Opus 40 – More Geological Finds


Opus 40 – Little Balls of Mud.

We have been exploring the quarry at Opus 40, near Woodstock in recent months. This is just the sort of thing that geologists do all the time. We visit a new location and just poke around, seeing what we can see. You can’t do this without finding all sorts of interesting things and we have been describing many of these during the past two months. But we always find problems as well. And indeed, that was the case at Opus. Take a look at our first photo. It shows some things that troubled us. Do you know what a conglomerate is? That’s a sedimentary rock that is largely composed of pebbles and cobbles. Often, they are rounded from having been rolled around in the river currents. And that is exactly what our photo seems to show.

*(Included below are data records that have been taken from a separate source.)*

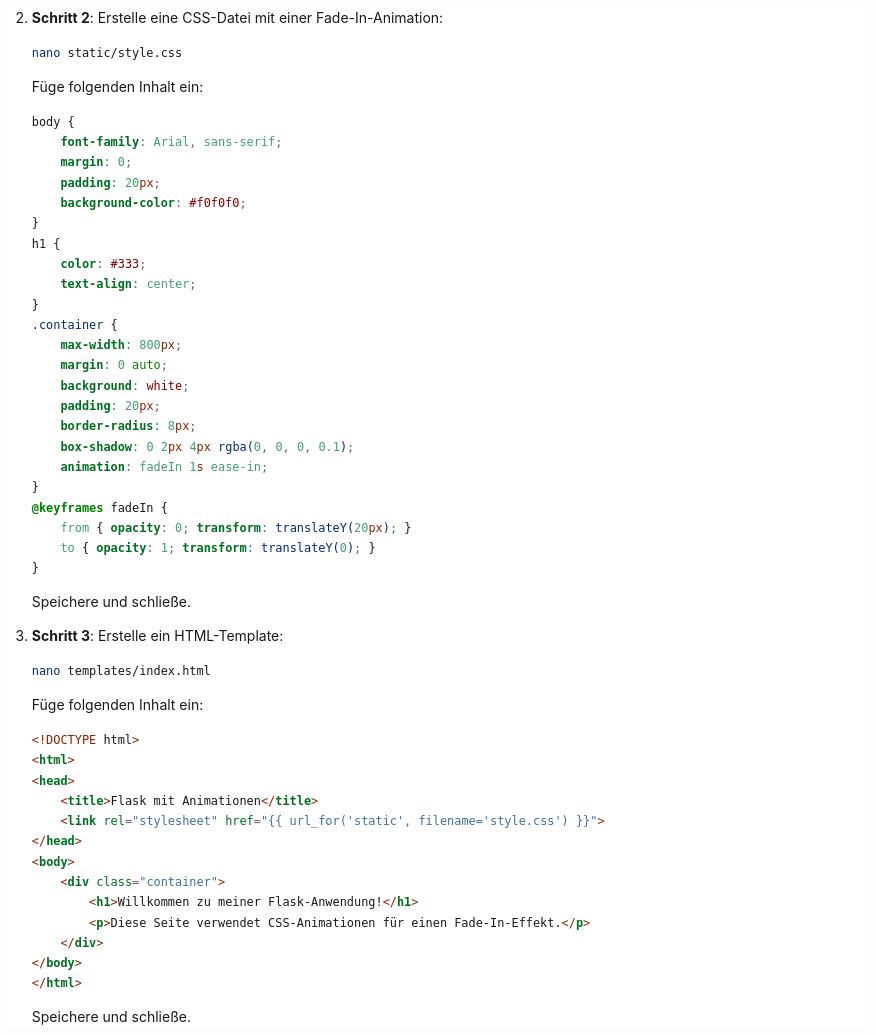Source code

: 2. **Schritt 2**: Erstelle eine CSS-Datei mit einer Fade-In-Animation:
   ```bash
   nano static/style.css
   ```
   Füge folgenden Inhalt ein:
   ```css
   body {
       font-family: Arial, sans-serif;
       margin: 0;
       padding: 20px;
       background-color: #f0f0f0;
   }
   h1 {
       color: #333;
       text-align: center;
   }
   .container {
       max-width: 800px;
       margin: 0 auto;
       background: white;
       padding: 20px;
       border-radius: 8px;
       box-shadow: 0 2px 4px rgba(0, 0, 0, 0.1);
       animation: fadeIn 1s ease-in;
   }
   @keyframes fadeIn {
       from { opacity: 0; transform: translateY(20px); }
       to { opacity: 1; transform: translateY(0); }
   }
   ```
   Speichere und schließe.

3. **Schritt 3**: Erstelle ein HTML-Template:
   ```bash
   nano templates/index.html
   ```
   Füge folgenden Inhalt ein:
   ```html
   <!DOCTYPE html>
   <html>
   <head>
       <title>Flask mit Animationen</title>
       <link rel="stylesheet" href="{{ url_for('static', filename='style.css') }}">
   </head>
   <body>
       <div class="container">
           <h1>Willkommen zu meiner Flask-Anwendung!</h1>
           <p>Diese Seite verwendet CSS-Animationen für einen Fade-In-Effekt.</p>
       </div>
   </body>
   </html>
   ```
   Speichere und schließe.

But, what, we asked, were cobbles doing in a river channel deposit? Where had they come from? How did they get there? River channels like these should be filled with sand and little else. You can see that this was, indeed, a problem. We couldn’t figure this out so we just went on exploring. And then it happened, in a flash, something scientists commonly call the “ah hah” moment. Take a look at our second photo. There you will see more of our cobbles. But the knife joins two which show a lot more. Suddenly we had our ah hah moment. Take a look; can you figure it out? We will give you ten seconds . . . 10, 9, 8, 7, 6, 5, 4, 3, 2, 1 and ???.

Well, this is what we think we are looking at. These two rounded cobbles had been broken open, exposing cores. The cores of those two “cobbles” are bits of petrified mud. They likely eroded out of a muddy upstream river bank way back during the Devonian. Sometimes geologists call such things mud blebs. Those mud blebs were caught up in the river currents and rolled around until they had become rounded. Then they encountered a sandy stretch of the old river and then a coating of sand adhered to the sticky muds. You can see that on our photo. And, presto, there we had our “cobbles” and there we had our explanations.

This is not great science. The discovery of the polio vaccine? That was great science. The discovery of mud blebs? Not so great. But, like all science, this was a lot of fun!